Walcott attended the Boston Latin School, and later the English High School, from which he graduated. He completed three years at Winston-Salem Teachers College, where he had a track scholarship.
A far cry from his fiery speeches denouncing acts of the white race as demonic, Farrakhan in the 1950s worked as a professional musician billed as “The Charmer”. Falling on his Caribbean roots, Farrakhan recorded and released tunes in the mixed mento/calypso style, including “Ugly Woman”, “Stone Cold Me” and calypso standards like “Zombie Jamboree”, “Hol ‘Em Joe”, “Mary Ann” and “Brown Skin Girl”.
His life would take a monumental turn when in February 1955, as a headline act in Chicago, Illinois, his friend and saxophonist Rodney Smith invited him to the Nation of Islam’s annual Saviours’ Day address by Elijah Muhammad.
That same year, Farrakhan became a registered Muslim receiving his “X” placeholder, used to indicate that Nation of Islam members’ original African family names had been lost. Elijah Muhammad, the leader of the Nation he inherited from Wallace D. Fard Muhammad eventually replaced his “X” with the “holy name” Farrakhan, an Arabic name meaning “The Criterion”.
Soon after his conversion, Elijah Muhammad stated that all musicians in the NOI had to choose between music and the Nation of Islam. Many folks couldn’t lose their income source so left the Nation, but Farrakhan although uncertain stayed on. The move ended his professional music and dancing career.
A test of character came for Farrakhan, who had previously served as the minister of mosques in Boston and Harlem and had been appointed National Representative of the Nation of Islam when its leader Elijah Muhammad died in 1975.
Farrakhan was stunned when he was not named Muhammad’s successor following his death. Instead a son of Elijah, Warith Deen Muhammad was settled upon. He reorganized the original NOI into the orthodox Sunni Islamic group American Society of Muslims, with the aim of moving American Muslims into traditional Islam as practiced in the Orient. Meanwhile, he wanted to retain the ‘Americaness’ of their version of Islam so led a breakaway group in 1978, which he also called the Nation of Islam.
He began to rebuild the NOI as “Final Call”. In 1981, he officially adopted the name “Nation of Islam”, reviving the group and establishing its headquarters at Mosque Maryam. Farrakhan’s group preserved the original teachings of Muhammad, unlike his successor, the fifth of Muhammad’s six sons.
In October 1995, he organized and led the Million Man March in Washington, D.C. Due to health issues, he reduced his responsibilities with the NOI in 2007. However, Farrakhan has continued to deliver sermons at NOI events. In 2015, he led the 20th Anniversary of the Million Man March: Justice or Else.
He was also active in the fight against drugs and crime, advocating for clean living and black self-help.

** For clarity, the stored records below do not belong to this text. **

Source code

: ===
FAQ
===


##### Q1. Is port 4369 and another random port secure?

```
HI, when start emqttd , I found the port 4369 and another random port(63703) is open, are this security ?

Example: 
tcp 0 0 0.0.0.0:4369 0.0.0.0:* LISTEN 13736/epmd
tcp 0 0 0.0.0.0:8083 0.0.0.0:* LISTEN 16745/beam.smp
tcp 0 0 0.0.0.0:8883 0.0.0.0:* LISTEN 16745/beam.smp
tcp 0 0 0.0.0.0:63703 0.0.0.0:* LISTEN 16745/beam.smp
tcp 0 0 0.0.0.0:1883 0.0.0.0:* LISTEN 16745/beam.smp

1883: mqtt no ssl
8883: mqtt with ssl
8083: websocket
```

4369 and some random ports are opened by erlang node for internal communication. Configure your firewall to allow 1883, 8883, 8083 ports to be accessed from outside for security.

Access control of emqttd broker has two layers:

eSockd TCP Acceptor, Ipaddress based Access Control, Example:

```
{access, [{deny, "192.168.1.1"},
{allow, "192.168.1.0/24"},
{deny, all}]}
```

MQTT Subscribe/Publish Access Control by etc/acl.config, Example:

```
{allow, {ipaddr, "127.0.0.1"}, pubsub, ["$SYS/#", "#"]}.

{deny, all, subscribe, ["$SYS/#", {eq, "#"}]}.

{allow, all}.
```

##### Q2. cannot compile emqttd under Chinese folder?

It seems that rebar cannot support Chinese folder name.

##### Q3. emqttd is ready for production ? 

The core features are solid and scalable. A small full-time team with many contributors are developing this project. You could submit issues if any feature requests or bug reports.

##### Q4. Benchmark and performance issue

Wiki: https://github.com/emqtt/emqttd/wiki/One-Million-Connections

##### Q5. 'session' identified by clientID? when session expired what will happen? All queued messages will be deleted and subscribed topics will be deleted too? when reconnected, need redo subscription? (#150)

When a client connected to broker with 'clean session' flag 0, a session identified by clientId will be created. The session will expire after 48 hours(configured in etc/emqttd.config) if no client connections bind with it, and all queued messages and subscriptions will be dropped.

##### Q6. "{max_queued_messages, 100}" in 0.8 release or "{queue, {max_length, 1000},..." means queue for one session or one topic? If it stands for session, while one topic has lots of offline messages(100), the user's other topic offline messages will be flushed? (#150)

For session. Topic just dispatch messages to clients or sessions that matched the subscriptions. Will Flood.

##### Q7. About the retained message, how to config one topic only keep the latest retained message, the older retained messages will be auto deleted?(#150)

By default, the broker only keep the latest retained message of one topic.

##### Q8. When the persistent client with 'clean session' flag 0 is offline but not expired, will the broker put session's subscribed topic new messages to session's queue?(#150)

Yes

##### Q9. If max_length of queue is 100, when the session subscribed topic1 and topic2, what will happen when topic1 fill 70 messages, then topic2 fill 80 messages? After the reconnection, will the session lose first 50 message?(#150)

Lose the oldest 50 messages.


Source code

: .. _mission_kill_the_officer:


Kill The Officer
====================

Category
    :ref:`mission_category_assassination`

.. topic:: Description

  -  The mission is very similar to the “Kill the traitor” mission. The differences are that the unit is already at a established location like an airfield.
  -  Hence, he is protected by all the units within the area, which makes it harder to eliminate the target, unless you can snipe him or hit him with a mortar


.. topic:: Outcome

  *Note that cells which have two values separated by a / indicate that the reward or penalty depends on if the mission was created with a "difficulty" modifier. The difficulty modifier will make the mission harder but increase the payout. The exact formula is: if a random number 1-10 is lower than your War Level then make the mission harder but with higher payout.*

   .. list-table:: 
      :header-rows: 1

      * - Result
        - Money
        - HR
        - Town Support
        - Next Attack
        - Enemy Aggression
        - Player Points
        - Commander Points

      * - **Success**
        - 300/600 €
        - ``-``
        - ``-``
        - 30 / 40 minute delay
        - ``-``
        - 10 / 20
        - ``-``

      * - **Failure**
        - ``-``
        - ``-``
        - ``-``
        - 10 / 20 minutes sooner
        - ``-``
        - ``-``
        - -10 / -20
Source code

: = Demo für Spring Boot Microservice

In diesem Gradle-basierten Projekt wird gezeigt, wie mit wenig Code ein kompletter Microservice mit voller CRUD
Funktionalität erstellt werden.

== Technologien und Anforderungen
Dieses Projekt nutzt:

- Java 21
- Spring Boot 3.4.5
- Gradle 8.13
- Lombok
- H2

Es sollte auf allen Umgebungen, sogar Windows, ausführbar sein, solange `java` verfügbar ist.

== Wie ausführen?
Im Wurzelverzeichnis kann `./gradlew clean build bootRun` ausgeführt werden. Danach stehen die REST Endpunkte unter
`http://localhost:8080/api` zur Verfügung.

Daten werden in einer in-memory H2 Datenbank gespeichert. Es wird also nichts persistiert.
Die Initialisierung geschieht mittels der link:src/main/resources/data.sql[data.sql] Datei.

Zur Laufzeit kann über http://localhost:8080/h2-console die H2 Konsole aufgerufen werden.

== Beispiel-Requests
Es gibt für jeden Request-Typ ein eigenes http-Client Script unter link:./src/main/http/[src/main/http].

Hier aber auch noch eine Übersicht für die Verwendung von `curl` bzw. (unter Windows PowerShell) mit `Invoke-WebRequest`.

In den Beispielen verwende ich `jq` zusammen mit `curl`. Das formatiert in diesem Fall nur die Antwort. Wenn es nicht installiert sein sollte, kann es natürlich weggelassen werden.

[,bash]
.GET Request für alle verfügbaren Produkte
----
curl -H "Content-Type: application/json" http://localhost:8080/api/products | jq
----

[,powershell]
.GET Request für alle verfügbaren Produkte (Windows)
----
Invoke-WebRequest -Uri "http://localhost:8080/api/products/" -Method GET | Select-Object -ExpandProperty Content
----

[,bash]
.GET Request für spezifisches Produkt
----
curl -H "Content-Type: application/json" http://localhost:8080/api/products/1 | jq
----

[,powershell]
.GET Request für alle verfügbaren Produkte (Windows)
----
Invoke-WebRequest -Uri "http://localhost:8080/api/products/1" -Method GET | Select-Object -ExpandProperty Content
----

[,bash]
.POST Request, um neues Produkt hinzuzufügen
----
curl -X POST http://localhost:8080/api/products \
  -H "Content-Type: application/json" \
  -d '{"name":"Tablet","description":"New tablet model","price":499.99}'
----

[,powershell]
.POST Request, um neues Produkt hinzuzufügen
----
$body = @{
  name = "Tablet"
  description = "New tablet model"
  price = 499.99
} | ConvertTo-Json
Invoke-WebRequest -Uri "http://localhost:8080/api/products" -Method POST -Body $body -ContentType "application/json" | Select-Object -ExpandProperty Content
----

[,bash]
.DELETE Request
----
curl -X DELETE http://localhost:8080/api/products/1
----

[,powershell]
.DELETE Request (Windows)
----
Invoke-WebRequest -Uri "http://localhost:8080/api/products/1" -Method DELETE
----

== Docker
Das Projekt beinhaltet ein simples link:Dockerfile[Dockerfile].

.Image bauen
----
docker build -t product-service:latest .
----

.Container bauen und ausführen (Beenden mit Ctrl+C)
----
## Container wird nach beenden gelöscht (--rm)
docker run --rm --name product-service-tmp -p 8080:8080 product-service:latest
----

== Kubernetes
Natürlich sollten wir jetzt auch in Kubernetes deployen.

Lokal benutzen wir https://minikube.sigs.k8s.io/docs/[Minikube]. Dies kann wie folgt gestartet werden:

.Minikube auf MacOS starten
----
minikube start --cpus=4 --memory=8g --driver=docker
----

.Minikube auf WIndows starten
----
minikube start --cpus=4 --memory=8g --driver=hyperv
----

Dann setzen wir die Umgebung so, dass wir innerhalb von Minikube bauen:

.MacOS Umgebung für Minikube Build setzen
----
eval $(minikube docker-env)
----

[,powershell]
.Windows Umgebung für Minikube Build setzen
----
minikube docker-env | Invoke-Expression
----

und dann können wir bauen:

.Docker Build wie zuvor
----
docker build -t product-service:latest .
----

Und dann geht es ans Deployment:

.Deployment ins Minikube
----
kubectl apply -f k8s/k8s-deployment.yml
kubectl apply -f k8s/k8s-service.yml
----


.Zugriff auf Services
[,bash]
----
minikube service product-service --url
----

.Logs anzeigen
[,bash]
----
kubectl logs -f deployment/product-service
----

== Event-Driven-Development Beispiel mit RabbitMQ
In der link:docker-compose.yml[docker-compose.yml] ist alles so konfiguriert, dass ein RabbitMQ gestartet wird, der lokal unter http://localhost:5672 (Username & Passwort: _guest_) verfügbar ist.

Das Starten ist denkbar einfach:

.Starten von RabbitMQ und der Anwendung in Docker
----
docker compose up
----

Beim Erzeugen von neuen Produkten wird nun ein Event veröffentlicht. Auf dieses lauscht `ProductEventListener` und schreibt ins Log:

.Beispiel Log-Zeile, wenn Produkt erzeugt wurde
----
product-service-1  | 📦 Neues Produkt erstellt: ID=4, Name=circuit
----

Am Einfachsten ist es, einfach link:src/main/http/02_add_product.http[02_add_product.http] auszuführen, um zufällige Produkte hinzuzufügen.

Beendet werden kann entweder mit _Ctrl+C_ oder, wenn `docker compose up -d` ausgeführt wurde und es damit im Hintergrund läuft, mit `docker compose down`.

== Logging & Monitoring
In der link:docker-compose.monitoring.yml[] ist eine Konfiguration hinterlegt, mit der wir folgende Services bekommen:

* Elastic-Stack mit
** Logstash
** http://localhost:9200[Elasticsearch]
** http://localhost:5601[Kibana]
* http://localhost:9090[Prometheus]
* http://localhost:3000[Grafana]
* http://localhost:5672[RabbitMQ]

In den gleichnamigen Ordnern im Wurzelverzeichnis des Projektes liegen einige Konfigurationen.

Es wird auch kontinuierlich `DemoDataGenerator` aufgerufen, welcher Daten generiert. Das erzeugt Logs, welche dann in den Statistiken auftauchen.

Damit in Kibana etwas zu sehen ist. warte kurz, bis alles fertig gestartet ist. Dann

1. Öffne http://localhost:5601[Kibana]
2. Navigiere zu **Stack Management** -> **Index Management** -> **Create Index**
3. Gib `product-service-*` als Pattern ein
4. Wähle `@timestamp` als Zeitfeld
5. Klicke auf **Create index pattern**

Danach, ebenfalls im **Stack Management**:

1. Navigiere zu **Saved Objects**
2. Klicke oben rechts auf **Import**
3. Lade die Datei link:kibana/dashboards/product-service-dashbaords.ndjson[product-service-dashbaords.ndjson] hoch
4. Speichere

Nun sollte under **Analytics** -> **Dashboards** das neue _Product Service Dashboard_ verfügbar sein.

In 1991, Farrakhan was diagnosed with prostate cancer. After his diagnosis, he toned down on the racial rhetoric. He suffered a reoccurrence in 2007, but after a long surgery, the prostate and cancerous tissues were removed.
In 1953, he married Betsy Ross (later known as Khadijah Farrakhan) while he was in college. They share nine children in total, four sons and five daughters together.